Сие мое предположение может быть приведено в исполнение тогда только, когда я буду уполномочен действовать по своему усмотрению к достижению цели, назначаемой Государем Императором.
В таком случае, я бы поручил Шульгина надзору и попечениям полицейского офицера или другого благонадежного чиновника и предписал бы медику его посещать, дабы зависящими от них средствами постоянно удалять его от наклонностей к крепким напиткам и удержать в границах скромной жизни и приличий; в таком уже случае назначение ему на содержание по 100 р. в месяц по предложению Вашего Сиятельства было бы совершенным благодеянием при неимущем его положении»[7].
По всей видимости, новое напоминание из Петербурга о Шульгине не застало князя Голицына врасплох. В том же деле подшита докладная записка полицмейстера Миллера, представленная в октябре 1839 г. в ответ на устное распоряжение генерал-губернатора:
«…при Его Превосходительстве находятся, как мною дознано, крепостные: дворовый человек Павел Иванов и две девки Анна Федорова и Пелагея Кирилова; но на них положиться в домашней экономии по молодости их невозможно, а можно в сим случае доверить владельцу дома, где живет генерал Шульгин, отставному майору Гессель, который человек немолодых лет, честных правил и хороший хозяин. За квартиру же Александр Сергеевич платит 1200 руб. в год и с него следует получить по 27 сего октября 110 рублей»[8].
Секретным письмом, датированным 27 марта 1840 г., граф Бенкендорф передал повеление императора: московскому генерал-губернатору взять на себя заботу о Шульгине.
Современному читателю может показаться странным, но факт остается фактом – исполнение личного распоряжения российского самодержца завязло в бюрократическом болоте. В конце августа 1840 г. генерал-губернатор отправил в Казенную палату предписание выплатить Шульгину причитающееся содержание. Однако в ответ ему сообщили, что соответствующее ассигнование не выделено Министерством финансов и пообещали дать деньги сразу, как получат. Еще месяц ушел на переписку с Министерством финансов, которое заверило: деньги обязательно будут. Но только 31 октября Казенная палата смогла отрапортовать князю Голицыну о том, что пособие отставному генералу «за 5 месяцев и 4 дня пятьсот тридцать руб. 32 к. ассигнациями], а на серебро 146 р. 66 2/7 к. сер. отпущены»[9].
Скорее всего, вся эта сумма сразу же ушла на погашение накопившихся у Шульгина долгов, поскольку спустя три недели он обращается к князю Д.В. Голицыну с таким посланием:
«Ваше Сиятельство! Милостивый Государь!

------------------------------------------------------------------------

• ЧТО НУЖНО СДЕЛАТЬ:
1. Определите, соответствуют ли отрывку о генерале Шульгине утверждения (a), (b) и (c). На каждое ответьте «да» или «нет» и приведите точную цитату из отрывка, которая это подтверждает. (a) Полицмейстер Миллер представил докладную записку в октябре 1839 г. (b) За квартиру Шульгин платил 1200 руб. в месяц. (c) Казенная палата отрапортовала князю Голицыну о выплате пособия в конце августа 1840 г.
2. Продолжите отрывок о генерале Шульгине, начав сразу после его последней строки.
Приведённые далее позиции — самостоятельный материал, с отрывком о генерале Шульгине они не связаны.

------------------------------------------------------------------------

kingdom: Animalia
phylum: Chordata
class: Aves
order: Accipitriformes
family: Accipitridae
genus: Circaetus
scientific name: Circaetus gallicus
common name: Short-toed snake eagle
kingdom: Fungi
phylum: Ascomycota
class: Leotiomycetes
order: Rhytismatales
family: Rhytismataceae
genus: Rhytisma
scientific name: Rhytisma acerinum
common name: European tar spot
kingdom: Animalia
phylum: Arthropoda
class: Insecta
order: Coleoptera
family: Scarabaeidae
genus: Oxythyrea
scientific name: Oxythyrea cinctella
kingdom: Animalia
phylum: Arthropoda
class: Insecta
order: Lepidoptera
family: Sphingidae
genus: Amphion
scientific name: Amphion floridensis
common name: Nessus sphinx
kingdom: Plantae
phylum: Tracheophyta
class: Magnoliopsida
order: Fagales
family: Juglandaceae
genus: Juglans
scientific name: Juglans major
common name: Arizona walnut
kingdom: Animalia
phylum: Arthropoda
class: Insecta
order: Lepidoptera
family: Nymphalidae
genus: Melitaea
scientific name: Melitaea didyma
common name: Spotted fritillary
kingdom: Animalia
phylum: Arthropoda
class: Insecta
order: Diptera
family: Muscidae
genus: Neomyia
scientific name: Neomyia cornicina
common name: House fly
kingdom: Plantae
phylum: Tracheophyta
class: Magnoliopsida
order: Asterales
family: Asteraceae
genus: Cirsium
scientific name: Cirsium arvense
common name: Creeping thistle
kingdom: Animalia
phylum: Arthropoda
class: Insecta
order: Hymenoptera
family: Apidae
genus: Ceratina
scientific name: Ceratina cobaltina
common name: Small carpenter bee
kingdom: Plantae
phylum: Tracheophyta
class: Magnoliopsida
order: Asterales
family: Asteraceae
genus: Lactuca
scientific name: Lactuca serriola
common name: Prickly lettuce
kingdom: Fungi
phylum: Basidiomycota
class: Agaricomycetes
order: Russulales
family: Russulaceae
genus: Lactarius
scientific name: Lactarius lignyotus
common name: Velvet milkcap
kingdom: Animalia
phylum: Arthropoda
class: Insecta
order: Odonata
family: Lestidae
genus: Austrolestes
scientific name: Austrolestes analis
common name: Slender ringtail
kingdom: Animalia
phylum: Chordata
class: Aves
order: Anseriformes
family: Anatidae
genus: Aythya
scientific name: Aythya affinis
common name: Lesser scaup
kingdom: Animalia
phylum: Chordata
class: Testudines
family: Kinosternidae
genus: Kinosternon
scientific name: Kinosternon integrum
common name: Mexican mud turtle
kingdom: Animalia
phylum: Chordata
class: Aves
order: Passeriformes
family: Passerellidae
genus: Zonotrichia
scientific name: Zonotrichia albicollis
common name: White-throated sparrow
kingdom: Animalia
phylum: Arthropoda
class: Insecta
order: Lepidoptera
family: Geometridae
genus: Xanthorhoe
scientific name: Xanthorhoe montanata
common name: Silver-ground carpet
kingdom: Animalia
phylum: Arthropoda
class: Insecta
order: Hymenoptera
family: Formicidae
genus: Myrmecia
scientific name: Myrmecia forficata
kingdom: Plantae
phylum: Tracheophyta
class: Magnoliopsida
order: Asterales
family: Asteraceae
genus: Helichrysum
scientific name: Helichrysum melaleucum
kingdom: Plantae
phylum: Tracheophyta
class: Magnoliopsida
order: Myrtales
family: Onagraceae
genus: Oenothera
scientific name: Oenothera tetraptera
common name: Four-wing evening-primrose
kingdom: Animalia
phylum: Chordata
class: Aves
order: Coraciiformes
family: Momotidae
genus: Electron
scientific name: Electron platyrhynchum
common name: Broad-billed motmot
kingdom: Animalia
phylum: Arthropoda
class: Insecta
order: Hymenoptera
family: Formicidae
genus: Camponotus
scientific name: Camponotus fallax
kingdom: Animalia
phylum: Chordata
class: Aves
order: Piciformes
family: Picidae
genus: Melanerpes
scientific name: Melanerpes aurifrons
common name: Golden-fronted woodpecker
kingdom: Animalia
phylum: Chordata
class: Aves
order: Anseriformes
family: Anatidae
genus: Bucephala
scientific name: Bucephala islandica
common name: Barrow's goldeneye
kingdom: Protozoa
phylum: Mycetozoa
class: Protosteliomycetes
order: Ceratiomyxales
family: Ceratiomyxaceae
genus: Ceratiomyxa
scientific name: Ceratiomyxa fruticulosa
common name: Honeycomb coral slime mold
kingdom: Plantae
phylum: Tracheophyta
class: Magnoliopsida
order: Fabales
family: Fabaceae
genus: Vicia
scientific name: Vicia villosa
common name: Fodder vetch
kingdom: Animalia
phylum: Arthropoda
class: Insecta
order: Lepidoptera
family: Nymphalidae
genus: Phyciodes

------------------------------------------------------------------------

• ОТВЕТЫ ПО ЗАДАНИЯМ:
1.
(a) Да: «В том же деле подшита докладная записка полицмейстера Миллера, представленная в октябре 1839 г.»
(b) Нет: «За квартиру же Александр Сергеевич платит 1200 руб. в год».
(c) Нет: «Но только 31 октября Казенная палата смогла отрапортовать князю Голицыну».

2.
Умоляю Ваше Сиятельство живым Богом, взглянуть хотя малейшим оком милосердия на несчастнейшего из генералов, который, лишась всего, лишен даже и последнего куска хлеба.
Окажите елико возможное пособие по случаю остановленного у меня пансиона, вычитаемого по накопившейся недоимке за дворовых людей моих, чем до гроба жизни обязать изволите, того который был и пребудет с глубочайшим почтением и преданностью Вашего Сиятельства Милостивейшего Государя Всепокорнейший слуга А. Шульгин»[10].
При знакомстве с этим документом сразу бросается в глаза, что подпись выполнена характерными для алкоголика «пляшущими» буквами. Неизвестно, обратил ли на это внимание князь Голицын, но, судя по другому архивному документу, просьба бывшего обер-полицмейстера осталась без ответа. В марте 1841 г. Шульгин подал генерал-губернатору еще одно прошение, в котором жаловался, что вместо полной пенсии по-прежнему получает в месяц всего 70 рублей. Заканчивая послание, он слезно просил выделить ему хоть сколько-нибудь денег к предстоящему празднику.
Вполне возможно, что в тот раз Александр Сергеевич получил какую-то сумму – в Москве стойко придерживались традиции проявлять милосердие в преддверии Светлого Христова Воскресенья. Вот только встретить праздник ему не довелось. В самый канун Пасхи, 29 апреля 1841 г., А.С. Шульгин скончался.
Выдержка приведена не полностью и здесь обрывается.